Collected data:
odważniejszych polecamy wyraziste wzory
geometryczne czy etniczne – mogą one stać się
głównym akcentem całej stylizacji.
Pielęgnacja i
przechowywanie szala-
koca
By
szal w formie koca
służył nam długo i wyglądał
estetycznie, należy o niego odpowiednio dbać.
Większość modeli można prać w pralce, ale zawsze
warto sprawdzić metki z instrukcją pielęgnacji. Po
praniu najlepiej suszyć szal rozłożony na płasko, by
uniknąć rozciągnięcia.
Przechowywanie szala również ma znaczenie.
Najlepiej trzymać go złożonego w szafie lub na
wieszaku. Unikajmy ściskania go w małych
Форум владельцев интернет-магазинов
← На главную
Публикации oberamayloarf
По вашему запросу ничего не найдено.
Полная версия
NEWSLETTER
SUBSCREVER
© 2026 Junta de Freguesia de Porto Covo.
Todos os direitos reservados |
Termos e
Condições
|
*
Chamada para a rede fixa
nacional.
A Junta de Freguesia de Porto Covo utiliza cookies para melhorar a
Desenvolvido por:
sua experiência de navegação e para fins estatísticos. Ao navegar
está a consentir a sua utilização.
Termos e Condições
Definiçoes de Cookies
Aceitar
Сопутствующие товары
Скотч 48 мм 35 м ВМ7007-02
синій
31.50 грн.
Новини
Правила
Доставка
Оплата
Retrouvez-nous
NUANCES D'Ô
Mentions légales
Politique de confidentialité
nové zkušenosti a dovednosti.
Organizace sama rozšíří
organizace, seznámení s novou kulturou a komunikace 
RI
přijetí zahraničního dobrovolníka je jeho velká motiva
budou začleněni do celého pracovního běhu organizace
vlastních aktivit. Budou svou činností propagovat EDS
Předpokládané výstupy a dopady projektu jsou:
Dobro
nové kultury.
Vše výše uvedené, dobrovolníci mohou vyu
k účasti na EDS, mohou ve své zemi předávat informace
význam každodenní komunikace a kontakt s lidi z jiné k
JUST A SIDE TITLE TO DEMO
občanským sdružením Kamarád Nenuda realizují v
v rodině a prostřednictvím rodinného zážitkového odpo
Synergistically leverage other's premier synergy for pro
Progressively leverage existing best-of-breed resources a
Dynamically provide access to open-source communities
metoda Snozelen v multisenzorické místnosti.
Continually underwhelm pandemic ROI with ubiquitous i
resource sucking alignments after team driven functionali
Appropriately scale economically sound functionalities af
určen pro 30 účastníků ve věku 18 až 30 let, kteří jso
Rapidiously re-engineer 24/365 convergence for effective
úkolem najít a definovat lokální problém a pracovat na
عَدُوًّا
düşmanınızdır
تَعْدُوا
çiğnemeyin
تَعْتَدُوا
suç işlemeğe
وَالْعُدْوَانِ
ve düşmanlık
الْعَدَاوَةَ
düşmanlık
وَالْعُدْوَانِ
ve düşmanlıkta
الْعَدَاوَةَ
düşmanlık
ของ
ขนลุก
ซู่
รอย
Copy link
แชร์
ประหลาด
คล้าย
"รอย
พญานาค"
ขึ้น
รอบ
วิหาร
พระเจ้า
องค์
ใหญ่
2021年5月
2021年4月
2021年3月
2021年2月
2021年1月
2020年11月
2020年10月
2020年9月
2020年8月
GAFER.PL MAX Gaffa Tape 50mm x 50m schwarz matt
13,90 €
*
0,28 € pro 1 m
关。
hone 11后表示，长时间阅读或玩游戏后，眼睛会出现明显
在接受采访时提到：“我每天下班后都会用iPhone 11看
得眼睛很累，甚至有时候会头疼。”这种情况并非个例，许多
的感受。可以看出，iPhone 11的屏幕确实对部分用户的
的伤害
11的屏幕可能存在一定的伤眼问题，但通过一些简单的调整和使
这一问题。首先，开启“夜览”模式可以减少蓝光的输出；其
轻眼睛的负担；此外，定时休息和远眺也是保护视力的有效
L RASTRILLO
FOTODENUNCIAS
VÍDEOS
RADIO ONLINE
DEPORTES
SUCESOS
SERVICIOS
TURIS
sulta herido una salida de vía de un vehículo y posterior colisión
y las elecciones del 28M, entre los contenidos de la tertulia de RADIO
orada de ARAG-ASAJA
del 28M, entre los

ASSIGNMENT. Make an exact transcription of the entries above.

WRITTEN ANSWER.
odważniejszych polecamy wyraziste wzory
geometryczne czy etniczne – mogą one stać się
głównym akcentem całej stylizacji.
Pielęgnacja i
przechowywanie szala-
koca
By
szal w formie koca
służył nam długo i wyglądał
estetycznie, należy o niego odpowiednio dbać.
Większość modeli można prać w pralce, ale zawsze
warto sprawdzić metki z instrukcją pielęgnacji. Po
praniu najlepiej suszyć szal rozłożony na płasko, by
uniknąć rozciągnięcia.
Przechowywanie szala również ma znaczenie.
Najlepiej trzymać go złożonego w szafie lub na
wieszaku. Unikajmy ściskania go w małych
Форум владельцев интернет-магазинов
← На главную
Публикации oberamayloarf
По вашему запросу ничего не найдено.
Полная версия
NEWSLETTER
SUBSCREVER
© 2026 Junta de Freguesia de Porto Covo.
Todos os direitos reservados |
Termos e
Condições
|
*
Chamada para a rede fixa
nacional.
A Junta de Freguesia de Porto Covo utiliza cookies para melhorar a
Desenvolvido por:
sua experiência de navegação e para fins estatísticos. Ao navegar
está a consentir a sua utilização.
Termos e Condições
Definiçoes de Cookies
Aceitar
Сопутствующие товары
Скотч 48 мм 35 м ВМ7007-02
синій
31.50 грн.
Новини
Правила
Доставка
Оплата
Retrouvez-nous
NUANCES D'Ô
Mentions légales
Politique de confidentialité
nové zkušenosti a dovednosti.
Organizace sama rozšíří
organizace, seznámení s novou kulturou a komunikace 
RI
přijetí zahraničního dobrovolníka je jeho velká motiva
budou začleněni do celého pracovního běhu organizace
vlastních aktivit. Budou svou činností propagovat EDS
Předpokládané výstupy a dopady projektu jsou:
Dobro
nové kultury.
Vše výše uvedené, dobrovolníci mohou vyu
k účasti na EDS, mohou ve své zemi předávat informace
význam každodenní komunikace a kontakt s lidi z jiné k
JUST A SIDE TITLE TO DEMO
občanským sdružením Kamarád Nenuda realizují v
v rodině a prostřednictvím rodinného zážitkového odpo
Synergistically leverage other's premier synergy for pro
Progressively leverage existing best-of-breed resources a
Dynamically provide access to open-source communities
metoda Snozelen v multisenzorické místnosti.
Continually underwhelm pandemic ROI with ubiquitous i
resource sucking alignments after team driven functionali
Appropriately scale economically sound functionalities af
určen pro 30 účastníků ve věku 18 až 30 let, kteří jso
Rapidiously re-engineer 24/365 convergence for effective
úkolem najít a definovat lokální problém a pracovat na
عَدُوًّا
düşmanınızdır
تَعْدُوا
çiğnemeyin
تَعْتَدُوا
suç işlemeğe
وَالْعُدْوَانِ
ve düşmanlık
الْعَدَاوَةَ
düşmanlık
وَالْعُدْوَانِ
ve düşmanlıkta
الْعَدَاوَةَ
düşmanlık
ของ
ขนลุก
ซู่
รอย
Copy link
แชร์
ประหลาด
คล้าย
"รอย
พญานาค"
ขึ้น
รอบ
วิหาร
พระเจ้า
องค์
ใหญ่
2021年5月
2021年4月
2021年3月
2021年2月
2021年1月
2020年11月
2020年10月
2020年9月
2020年8月
GAFER.PL MAX Gaffa Tape 50mm x 50m schwarz matt
13,90 €
*
0,28 € pro 1 m
关。
hone 11后表示，长时间阅读或玩游戏后，眼睛会出现明显
在接受采访时提到：“我每天下班后都会用iPhone 11看
得眼睛很累，甚至有时候会头疼。”这种情况并非个例，许多
的感受。可以看出，iPhone 11的屏幕确实对部分用户的
的伤害
11的屏幕可能存在一定的伤眼问题，但通过一些简单的调整和使
这一问题。首先，开启“夜览”模式可以减少蓝光的输出；其
轻眼睛的负担；此外，定时休息和远眺也是保护视力的有效
L RASTRILLO
FOTODENUNCIAS
VÍDEOS
RADIO ONLINE
DEPORTES
SUCESOS
SERVICIOS
TURIS
sulta herido una salida de vía de un vehículo y posterior colisión
y las elecciones del 28M, entre los contenidos de la tertulia de RADIO
orada de ARAG-ASAJA
del 28M, entre los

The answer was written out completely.